>> START

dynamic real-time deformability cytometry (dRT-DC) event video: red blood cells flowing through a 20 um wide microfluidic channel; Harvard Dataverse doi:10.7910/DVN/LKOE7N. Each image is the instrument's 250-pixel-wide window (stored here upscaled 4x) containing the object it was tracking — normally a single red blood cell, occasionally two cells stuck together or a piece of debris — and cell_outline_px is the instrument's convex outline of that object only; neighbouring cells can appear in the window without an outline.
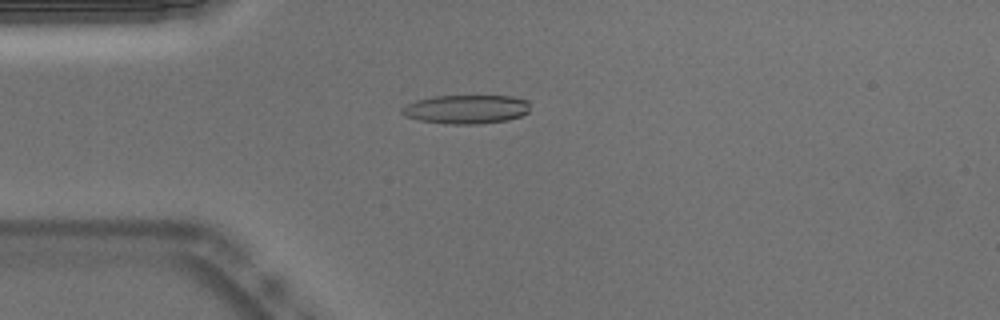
{"species": "Egyptian fruit bat (a non-hibernating species)", "species_latin": "Rousettus aegyptiacus", "temperature_condition": "warm", "stored_images_in_passage": 52, "camera_frame_rate_fps": 3000, "um_per_image_px": 0.085, "animal": {"sex": "male"}, "frame": {"image": 1, "passage_image": 13, "time_ms": 4.0, "image_size_px": [1000, 320], "cell_outline_px": [[528, 112], [520, 116], [508, 120], [480, 124], [444, 124], [420, 120], [404, 116], [400, 112], [408, 104], [416, 100], [432, 96], [512, 96], [528, 100]], "centroid_in_image_um": [39.63, 9.29], "position_along_channel_um": 45.4, "area_um2": 21.56}}
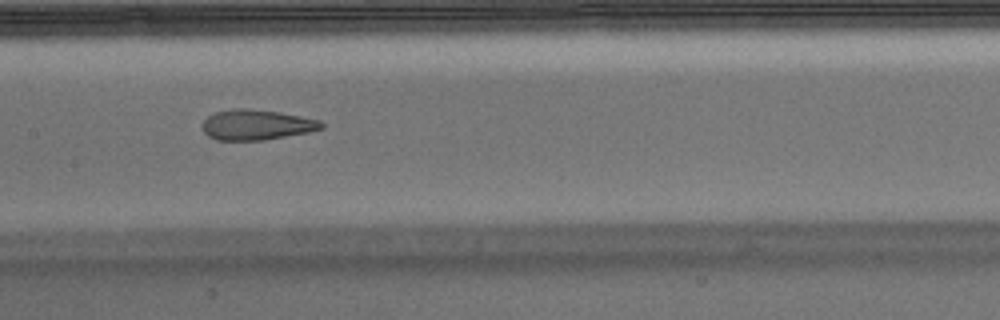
{"frame": {"image": 2, "passage_image": 25, "time_ms": 8.0, "image_size_px": [1000, 320], "cell_outline_px": [[324, 128], [308, 132], [264, 140], [216, 140], [208, 136], [204, 132], [204, 120], [208, 116], [216, 112], [236, 108], [248, 108], [280, 112], [320, 120], [324, 124]], "centroid_in_image_um": [21.82, 10.6], "position_along_channel_um": 185.6, "area_um2": 20.92}}
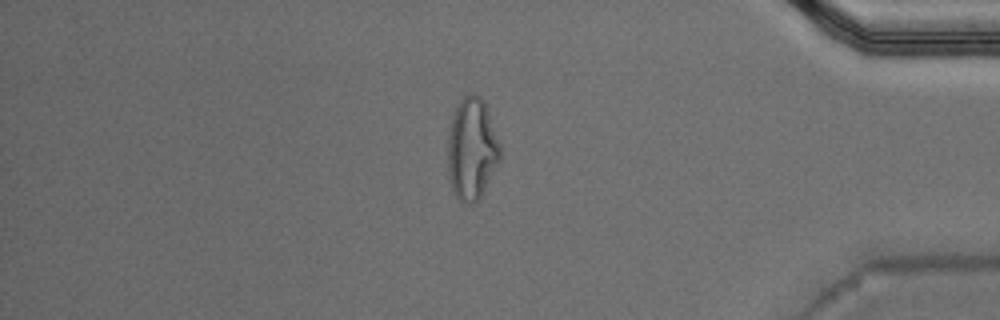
{"frame": {"image": 3, "passage_image": 44, "time_ms": 14.333, "image_size_px": [1000, 320], "cell_outline_px": [[500, 160], [480, 200], [476, 204], [472, 204], [460, 200], [456, 196], [452, 188], [448, 172], [448, 136], [452, 112], [456, 104], [464, 96], [480, 96], [488, 112], [500, 144]], "centroid_in_image_um": [40.1, 12.7], "position_along_channel_um": 395.1, "area_um2": 31.04}, "authors_computed_cell_mechanics": {"area_um2": 21.5594, "velocity_mm_per_s": 3.8238, "shape_relaxation_time_tau1_ms": 8.9659, "shape_relaxation_time_tau2_ms": 1.5228, "deformation_change_tau1": 0.3061, "deformation_change_tau2": 0.1038}}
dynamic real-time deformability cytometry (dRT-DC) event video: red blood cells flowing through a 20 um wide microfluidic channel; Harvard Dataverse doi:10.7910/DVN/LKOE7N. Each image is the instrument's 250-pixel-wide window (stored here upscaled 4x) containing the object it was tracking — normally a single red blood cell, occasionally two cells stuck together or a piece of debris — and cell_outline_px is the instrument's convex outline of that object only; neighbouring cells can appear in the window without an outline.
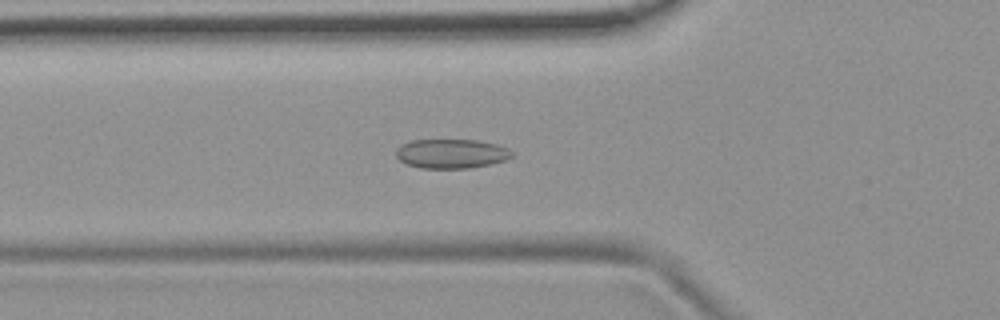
{"species": "common noctule bat (a hibernating species)", "species_latin": "Nyctalus noctula", "temperature_condition": "room temperature", "stored_images_in_passage": 52, "camera_frame_rate_fps": 3000, "um_per_image_px": 0.085, "animal": {"sex": "female", "body_mass_g": 19.9}, "frame": {"image": 1, "passage_image": 18, "time_ms": 5.667, "image_size_px": [1000, 320], "cell_outline_px": [[512, 156], [508, 160], [468, 168], [420, 168], [408, 164], [400, 160], [396, 156], [396, 148], [400, 144], [412, 140], [476, 140], [496, 144], [508, 148], [512, 152]], "centroid_in_image_um": [38.35, 13.05], "position_along_channel_um": 87.4, "area_um2": 19.77}}
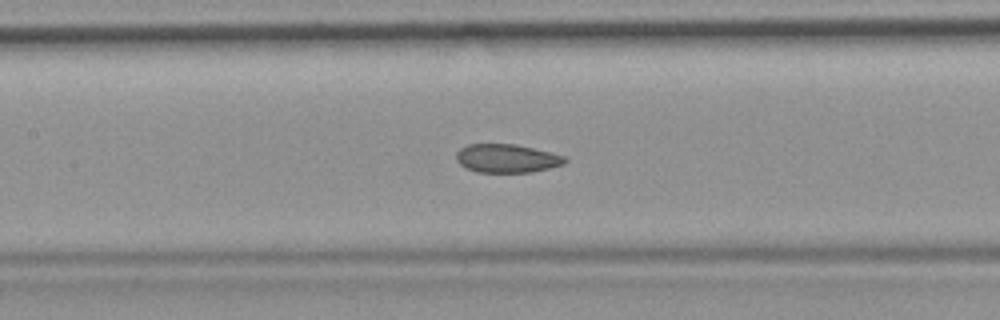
{"frame": {"image": 2, "passage_image": 24, "time_ms": 7.667, "image_size_px": [1000, 320], "cell_outline_px": [[568, 160], [564, 164], [532, 172], [476, 172], [460, 164], [456, 160], [456, 152], [460, 148], [468, 144], [516, 144], [552, 152], [564, 156]], "centroid_in_image_um": [43.08, 13.45], "position_along_channel_um": 164.3, "area_um2": 18.09}}
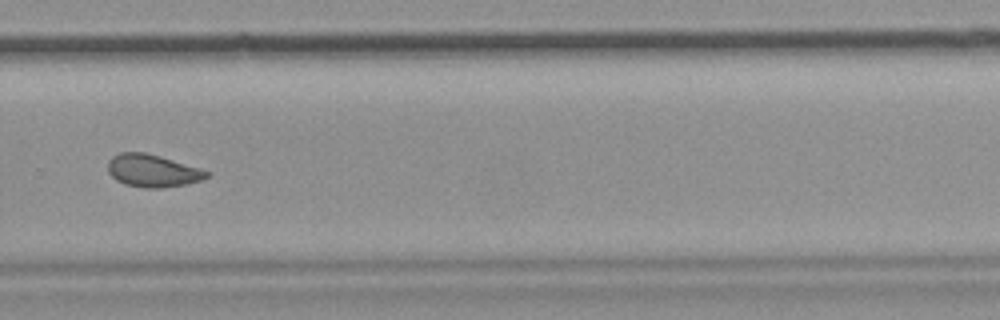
{"frame": {"image": 3, "passage_image": 36, "time_ms": 11.667, "image_size_px": [1000, 320], "cell_outline_px": [[212, 172], [208, 176], [200, 180], [184, 184], [160, 188], [144, 188], [124, 184], [116, 180], [108, 172], [108, 160], [112, 156], [120, 152], [144, 152], [160, 156], [200, 168]], "centroid_in_image_um": [12.94, 14.5], "position_along_channel_um": 316.9, "area_um2": 18.73}, "authors_computed_cell_mechanics": {"area_um2": 19.3052, "velocity_mm_per_s": 3.8272, "shape_relaxation_time_tau1_ms": null, "shape_relaxation_time_tau2_ms": 2.3084, "deformation_change_tau1": null, "deformation_change_tau2": 0.0768}}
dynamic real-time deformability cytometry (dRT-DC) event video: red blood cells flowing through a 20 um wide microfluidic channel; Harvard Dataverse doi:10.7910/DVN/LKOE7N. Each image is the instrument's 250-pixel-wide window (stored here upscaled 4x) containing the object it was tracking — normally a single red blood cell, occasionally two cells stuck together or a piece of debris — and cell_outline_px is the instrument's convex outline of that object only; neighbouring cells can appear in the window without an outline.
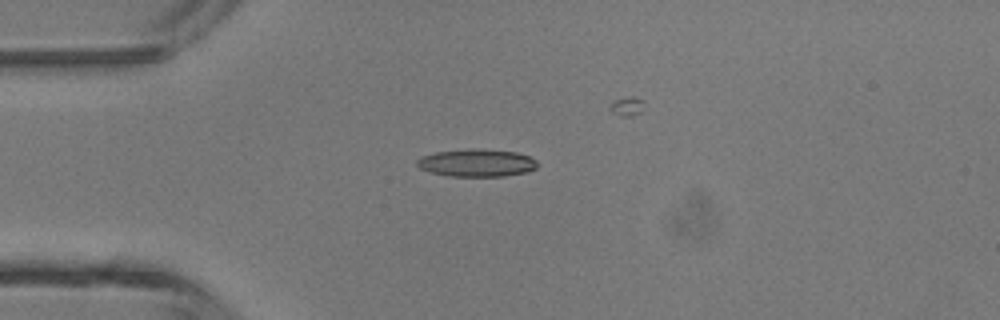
{"species": "common noctule bat (a hibernating species)", "species_latin": "Nyctalus noctula", "temperature_condition": "room temperature", "stored_images_in_passage": 2, "camera_frame_rate_fps": 3000, "um_per_image_px": 0.085, "animal": {"sex": "male", "body_mass_g": 13.3}, "frame": {"image": 1, "passage_image": 1, "time_ms": 0.0, "image_size_px": [1000, 320], "cell_outline_px": [[540, 164], [536, 168], [528, 172], [504, 176], [448, 176], [432, 172], [420, 168], [416, 164], [416, 160], [424, 156], [436, 152], [476, 148], [516, 152], [528, 156], [536, 160]], "centroid_in_image_um": [40.57, 13.85], "position_along_channel_um": 44.4, "area_um2": 19.31}}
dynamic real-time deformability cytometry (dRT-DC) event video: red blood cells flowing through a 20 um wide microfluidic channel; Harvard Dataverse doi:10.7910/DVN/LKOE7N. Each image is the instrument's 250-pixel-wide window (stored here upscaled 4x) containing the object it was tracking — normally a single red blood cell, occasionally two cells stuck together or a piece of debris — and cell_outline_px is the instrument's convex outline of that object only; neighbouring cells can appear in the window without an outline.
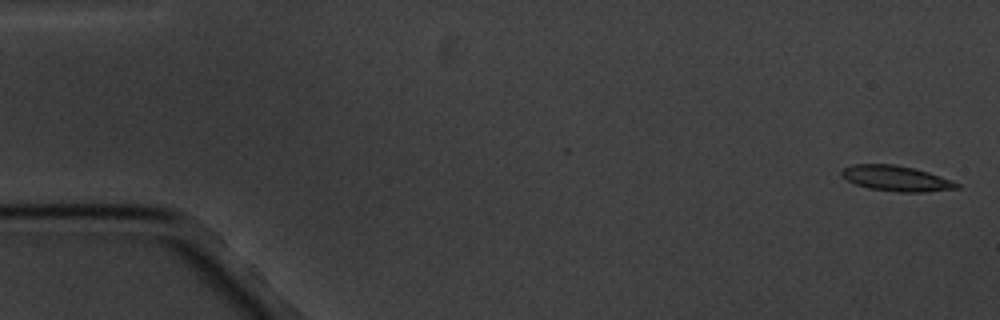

>> END

(STATED EXERCISE): Quote everything in the listing above exactly; pictures are the only thing to omit.

(THE OUTPUT):
dynamic real-time deformability cytometry (dRT-DC) event video: red blood cells flowing through a 20 um wide microfluidic channel; Harvard Dataverse doi:10.7910/DVN/LKOE7N. Each image is the instrument's 250-pixel-wide window (stored here upscaled 4x) containing the object it was tracking — normally a single red blood cell, occasionally two cells stuck together or a piece of debris — and cell_outline_px is the instrument's convex outline of that object only; neighbouring cells can appear in the window without an outline.
{"species": "Egyptian fruit bat (a non-hibernating species)", "species_latin": "Rousettus aegyptiacus", "temperature_condition": "warm", "stored_images_in_passage": 52, "camera_frame_rate_fps": 3000, "um_per_image_px": 0.085, "animal": {"sex": "male"}, "frame": {"image": 1, "passage_image": 13, "time_ms": 4.0, "image_size_px": [1000, 320], "cell_outline_px": [[528, 112], [520, 116], [508, 120], [480, 124], [444, 124], [420, 120], [404, 116], [400, 112], [408, 104], [416, 100], [432, 96], [512, 96], [528, 100]], "centroid_in_image_um": [39.63, 9.29], "position_along_channel_um": 45.4, "area_um2": 21.56}}
{"frame": {"image": 2, "passage_image": 25, "time_ms": 8.0, "image_size_px": [1000, 320], "cell_outline_px": [[324, 128], [308, 132], [264, 140], [216, 140], [208, 136], [204, 132], [204, 120], [208, 116], [216, 112], [236, 108], [248, 108], [280, 112], [320, 120], [324, 124]], "centroid_in_image_um": [21.82, 10.6], "position_along_channel_um": 185.6, "area_um2": 20.92}}
{"frame": {"image": 3, "passage_image": 44, "time_ms": 14.333, "image_size_px": [1000, 320], "cell_outline_px": [[500, 160], [480, 200], [476, 204], [472, 204], [460, 200], [456, 196], [452, 188], [448, 172], [448, 136], [452, 112], [456, 104], [464, 96], [480, 96], [488, 112], [500, 144]], "centroid_in_image_um": [40.1, 12.7], "position_along_channel_um": 395.1, "area_um2": 31.04}, "authors_computed_cell_mechanics": {"area_um2": 21.5594, "velocity_mm_per_s": 3.8238, "shape_relaxation_time_tau1_ms": 8.9659, "shape_relaxation_time_tau2_ms": 1.5228, "deformation_change_tau1": 0.3061, "deformation_change_tau2": 0.1038}}
dynamic real-time deformability cytometry (dRT-DC) event video: red blood cells flowing through a 20 um wide microfluidic channel; Harvard Dataverse doi:10.7910/DVN/LKOE7N. Each image is the instrument's 250-pixel-wide window (stored here upscaled 4x) containing the object it was tracking — normally a single red blood cell, occasionally two cells stuck together or a piece of debris — and cell_outline_px is the instrument's convex outline of that object only; neighbouring cells can appear in the window without an outline.
{"species": "common noctule bat (a hibernating species)", "species_latin": "Nyctalus noctula", "temperature_condition": "room temperature", "stored_images_in_passage": 52, "camera_frame_rate_fps": 3000, "um_per_image_px": 0.085, "animal": {"sex": "female", "body_mass_g": 19.9}, "frame": {"image": 1, "passage_image": 18, "time_ms": 5.667, "image_size_px": [1000, 320], "cell_outline_px": [[512, 156], [508, 160], [468, 168], [420, 168], [408, 164], [400, 160], [396, 156], [396, 148], [400, 144], [412, 140], [476, 140], [496, 144], [508, 148], [512, 152]], "centroid_in_image_um": [38.35, 13.05], "position_along_channel_um": 87.4, "area_um2": 19.77}}
{"frame": {"image": 2, "passage_image": 24, "time_ms": 7.667, "image_size_px": [1000, 320], "cell_outline_px": [[568, 160], [564, 164], [532, 172], [476, 172], [460, 164], [456, 160], [456, 152], [460, 148], [468, 144], [516, 144], [552, 152], [564, 156]], "centroid_in_image_um": [43.08, 13.45], "position_along_channel_um": 164.3, "area_um2": 18.09}}
{"frame": {"image": 3, "passage_image": 36, "time_ms": 11.667, "image_size_px": [1000, 320], "cell_outline_px": [[212, 172], [208, 176], [200, 180], [184, 184], [160, 188], [144, 188], [124, 184], [116, 180], [108, 172], [108, 160], [112, 156], [120, 152], [144, 152], [160, 156], [200, 168]], "centroid_in_image_um": [12.94, 14.5], "position_along_channel_um": 316.9, "area_um2": 18.73}, "authors_computed_cell_mechanics": {"area_um2": 19.3052, "velocity_mm_per_s": 3.8272, "shape_relaxation_time_tau1_ms": null, "shape_relaxation_time_tau2_ms": 2.3084, "deformation_change_tau1": null, "deformation_change_tau2": 0.0768}}
dynamic real-time deformability cytometry (dRT-DC) event video: red blood cells flowing through a 20 um wide microfluidic channel; Harvard Dataverse doi:10.7910/DVN/LKOE7N. Each image is the instrument's 250-pixel-wide window (stored here upscaled 4x) containing the object it was tracking — normally a single red blood cell, occasionally two cells stuck together or a piece of debris — and cell_outline_px is the instrument's convex outline of that object only; neighbouring cells can appear in the window without an outline.
{"species": "common noctule bat (a hibernating species)", "species_latin": "Nyctalus noctula", "temperature_condition": "room temperature", "stored_images_in_passage": 2, "camera_frame_rate_fps": 3000, "um_per_image_px": 0.085, "animal": {"sex": "male", "body_mass_g": 13.3}, "frame": {"image": 1, "passage_image": 1, "time_ms": 0.0, "image_size_px": [1000, 320], "cell_outline_px": [[540, 164], [536, 168], [528, 172], [504, 176], [448, 176], [432, 172], [420, 168], [416, 164], [416, 160], [424, 156], [436, 152], [476, 148], [516, 152], [528, 156], [536, 160]], "centroid_in_image_um": [40.57, 13.85], "position_along_channel_um": 44.4, "area_um2": 19.31}}
dynamic real-time deformability cytometry (dRT-DC) event video: red blood cells flowing through a 20 um wide microfluidic channel; Harvard Dataverse doi:10.7910/DVN/LKOE7N. Each image is the instrument's 250-pixel-wide window (stored here upscaled 4x) containing the object it was tracking — normally a single red blood cell, occasionally two cells stuck together or a piece of debris — and cell_outline_px is the instrument's convex outline of that object only; neighbouring cells can appear in the window without an outline.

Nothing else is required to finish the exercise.